*** Records to process Section Begins ***

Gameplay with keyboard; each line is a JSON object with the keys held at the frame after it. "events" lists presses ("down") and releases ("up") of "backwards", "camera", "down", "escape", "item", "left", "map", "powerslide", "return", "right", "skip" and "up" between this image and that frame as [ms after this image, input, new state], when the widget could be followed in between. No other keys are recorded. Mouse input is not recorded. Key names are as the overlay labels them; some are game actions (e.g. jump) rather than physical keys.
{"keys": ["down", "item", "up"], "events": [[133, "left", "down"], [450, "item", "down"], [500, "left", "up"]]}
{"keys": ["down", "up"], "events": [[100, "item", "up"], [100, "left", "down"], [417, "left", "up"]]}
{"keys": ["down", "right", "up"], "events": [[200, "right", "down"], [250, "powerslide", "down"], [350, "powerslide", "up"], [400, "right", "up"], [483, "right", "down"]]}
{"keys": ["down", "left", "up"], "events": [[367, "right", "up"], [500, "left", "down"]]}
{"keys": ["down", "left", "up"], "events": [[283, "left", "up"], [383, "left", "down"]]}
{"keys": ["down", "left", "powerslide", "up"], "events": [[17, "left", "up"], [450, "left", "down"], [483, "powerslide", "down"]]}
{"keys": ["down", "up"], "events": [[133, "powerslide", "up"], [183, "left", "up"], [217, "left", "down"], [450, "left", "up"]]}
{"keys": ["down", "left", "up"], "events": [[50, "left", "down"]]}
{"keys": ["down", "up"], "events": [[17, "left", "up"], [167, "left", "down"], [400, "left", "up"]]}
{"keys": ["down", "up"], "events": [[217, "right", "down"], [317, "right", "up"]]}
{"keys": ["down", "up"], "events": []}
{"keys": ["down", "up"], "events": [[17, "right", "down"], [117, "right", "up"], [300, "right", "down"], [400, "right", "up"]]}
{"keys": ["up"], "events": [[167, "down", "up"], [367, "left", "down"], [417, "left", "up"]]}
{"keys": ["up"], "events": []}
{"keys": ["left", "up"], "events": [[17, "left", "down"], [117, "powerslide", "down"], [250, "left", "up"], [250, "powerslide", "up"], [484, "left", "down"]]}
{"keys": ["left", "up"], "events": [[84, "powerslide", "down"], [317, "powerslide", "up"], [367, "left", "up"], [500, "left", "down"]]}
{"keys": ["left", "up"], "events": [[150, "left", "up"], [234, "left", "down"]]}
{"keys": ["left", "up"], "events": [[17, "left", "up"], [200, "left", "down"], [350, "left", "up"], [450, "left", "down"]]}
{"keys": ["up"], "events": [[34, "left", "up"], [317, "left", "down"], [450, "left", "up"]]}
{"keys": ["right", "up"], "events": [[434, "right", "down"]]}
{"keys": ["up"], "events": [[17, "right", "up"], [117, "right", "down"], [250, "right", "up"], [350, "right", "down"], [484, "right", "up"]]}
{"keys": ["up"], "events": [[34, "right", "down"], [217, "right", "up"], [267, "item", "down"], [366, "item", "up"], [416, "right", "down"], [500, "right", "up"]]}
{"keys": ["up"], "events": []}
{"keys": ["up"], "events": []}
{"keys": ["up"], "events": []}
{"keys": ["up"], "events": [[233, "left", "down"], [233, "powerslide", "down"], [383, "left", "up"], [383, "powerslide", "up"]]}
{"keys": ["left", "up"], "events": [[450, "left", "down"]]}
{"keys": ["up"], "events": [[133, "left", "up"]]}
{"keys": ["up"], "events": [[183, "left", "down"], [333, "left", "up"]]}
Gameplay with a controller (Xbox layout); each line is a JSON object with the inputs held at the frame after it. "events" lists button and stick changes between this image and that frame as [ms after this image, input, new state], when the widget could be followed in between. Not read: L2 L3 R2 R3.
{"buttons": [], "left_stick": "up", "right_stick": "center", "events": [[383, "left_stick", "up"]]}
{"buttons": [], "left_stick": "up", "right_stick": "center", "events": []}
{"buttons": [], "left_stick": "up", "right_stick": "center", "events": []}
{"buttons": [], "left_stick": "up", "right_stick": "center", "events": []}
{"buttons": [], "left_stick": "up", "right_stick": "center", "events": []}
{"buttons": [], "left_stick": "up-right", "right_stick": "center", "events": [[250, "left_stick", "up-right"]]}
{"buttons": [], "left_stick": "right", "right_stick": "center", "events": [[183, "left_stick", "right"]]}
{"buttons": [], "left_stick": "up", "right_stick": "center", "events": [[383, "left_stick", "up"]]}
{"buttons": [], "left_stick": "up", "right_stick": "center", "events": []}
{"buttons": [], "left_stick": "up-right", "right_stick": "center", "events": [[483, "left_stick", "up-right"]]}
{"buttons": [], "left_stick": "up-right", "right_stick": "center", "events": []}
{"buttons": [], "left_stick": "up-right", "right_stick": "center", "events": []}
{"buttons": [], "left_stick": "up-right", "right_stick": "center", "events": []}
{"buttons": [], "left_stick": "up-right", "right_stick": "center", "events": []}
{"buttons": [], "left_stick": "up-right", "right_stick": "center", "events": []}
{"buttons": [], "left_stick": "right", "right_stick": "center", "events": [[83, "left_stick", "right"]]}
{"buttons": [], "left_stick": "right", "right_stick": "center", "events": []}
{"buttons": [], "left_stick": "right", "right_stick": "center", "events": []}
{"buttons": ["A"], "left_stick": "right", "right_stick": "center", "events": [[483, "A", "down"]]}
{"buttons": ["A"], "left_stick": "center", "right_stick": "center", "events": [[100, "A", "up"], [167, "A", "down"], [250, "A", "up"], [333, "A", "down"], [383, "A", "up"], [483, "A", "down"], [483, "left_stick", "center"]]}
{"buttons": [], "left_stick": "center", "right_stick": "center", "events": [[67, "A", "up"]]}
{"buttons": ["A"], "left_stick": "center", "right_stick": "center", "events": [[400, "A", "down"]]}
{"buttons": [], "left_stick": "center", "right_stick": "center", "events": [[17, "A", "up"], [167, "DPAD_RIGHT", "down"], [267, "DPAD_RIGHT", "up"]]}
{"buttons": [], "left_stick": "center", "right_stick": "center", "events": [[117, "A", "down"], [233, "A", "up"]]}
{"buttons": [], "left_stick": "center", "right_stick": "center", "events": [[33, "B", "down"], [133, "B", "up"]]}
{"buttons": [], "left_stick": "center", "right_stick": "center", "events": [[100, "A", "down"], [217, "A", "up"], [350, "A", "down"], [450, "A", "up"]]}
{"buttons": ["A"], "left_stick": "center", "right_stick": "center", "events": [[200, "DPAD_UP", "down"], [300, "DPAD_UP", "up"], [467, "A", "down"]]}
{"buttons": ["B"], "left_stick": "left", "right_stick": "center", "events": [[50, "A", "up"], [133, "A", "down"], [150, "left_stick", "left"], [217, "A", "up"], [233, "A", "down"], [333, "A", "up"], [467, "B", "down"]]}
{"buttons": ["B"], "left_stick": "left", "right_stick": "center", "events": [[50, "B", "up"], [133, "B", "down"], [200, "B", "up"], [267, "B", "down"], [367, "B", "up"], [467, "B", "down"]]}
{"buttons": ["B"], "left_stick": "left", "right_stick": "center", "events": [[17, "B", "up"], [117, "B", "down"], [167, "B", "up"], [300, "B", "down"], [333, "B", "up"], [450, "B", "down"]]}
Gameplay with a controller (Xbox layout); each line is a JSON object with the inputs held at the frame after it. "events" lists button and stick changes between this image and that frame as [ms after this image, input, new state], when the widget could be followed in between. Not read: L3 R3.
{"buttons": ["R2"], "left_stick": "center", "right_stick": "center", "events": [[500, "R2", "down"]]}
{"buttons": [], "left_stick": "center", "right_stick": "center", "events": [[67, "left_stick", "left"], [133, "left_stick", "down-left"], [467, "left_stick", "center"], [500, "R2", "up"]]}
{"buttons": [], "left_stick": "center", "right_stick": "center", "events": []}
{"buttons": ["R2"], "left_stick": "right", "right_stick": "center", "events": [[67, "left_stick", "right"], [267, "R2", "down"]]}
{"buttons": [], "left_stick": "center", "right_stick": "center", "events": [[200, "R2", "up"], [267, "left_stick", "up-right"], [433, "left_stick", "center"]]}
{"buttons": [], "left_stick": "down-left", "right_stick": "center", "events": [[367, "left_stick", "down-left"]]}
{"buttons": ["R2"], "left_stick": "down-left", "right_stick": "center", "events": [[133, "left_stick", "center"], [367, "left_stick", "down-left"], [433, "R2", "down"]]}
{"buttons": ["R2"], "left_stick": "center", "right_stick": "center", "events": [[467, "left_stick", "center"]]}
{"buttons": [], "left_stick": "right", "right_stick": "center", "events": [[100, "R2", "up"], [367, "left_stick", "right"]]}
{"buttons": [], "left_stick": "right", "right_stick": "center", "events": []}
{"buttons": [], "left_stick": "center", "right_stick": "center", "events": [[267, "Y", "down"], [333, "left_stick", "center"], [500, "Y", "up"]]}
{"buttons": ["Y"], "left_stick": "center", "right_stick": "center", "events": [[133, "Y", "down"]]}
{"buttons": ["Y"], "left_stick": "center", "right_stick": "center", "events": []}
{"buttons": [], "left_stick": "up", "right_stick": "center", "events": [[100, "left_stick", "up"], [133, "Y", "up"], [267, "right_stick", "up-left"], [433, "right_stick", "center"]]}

*** Records to process Section Ends ***

■ Work item ■
Sift through the entries and copy every line with "powerslide".

■ Answer section ■
Gameplay with keyboard; each line is a JSON object with the keys held at the frame after it. "events" lists presses ("down") and releases ("up") of "backwards", "camera", "down", "escape", "item", "left", "map", "powerslide", "return", "right", "skip" and "up" between this image and that frame as [ms after this image, input, new state], when the widget could be followed in between. No other keys are recorded. Mouse input is not recorded. Key names are as the overlay labels them; some are game actions (e.g. jump) rather than physical keys.
{"keys": ["down", "right", "up"], "events": [[200, "right", "down"], [250, "powerslide", "down"], [350, "powerslide", "up"], [400, "right", "up"], [483, "right", "down"]]}
{"keys": ["down", "left", "powerslide", "up"], "events": [[17, "left", "up"], [450, "left", "down"], [483, "powerslide", "down"]]}
{"keys": ["down", "up"], "events": [[133, "powerslide", "up"], [183, "left", "up"], [217, "left", "down"], [450, "left", "up"]]}
{"keys": ["left", "up"], "events": [[17, "left", "down"], [117, "powerslide", "down"], [250, "left", "up"], [250, "powerslide", "up"], [484, "left", "down"]]}
{"keys": ["left", "up"], "events": [[84, "powerslide", "down"], [317, "powerslide", "up"], [367, "left", "up"], [500, "left", "down"]]}
{"keys": ["up"], "events": [[233, "left", "down"], [233, "powerslide", "down"], [383, "left", "up"], [383, "powerslide", "up"]]}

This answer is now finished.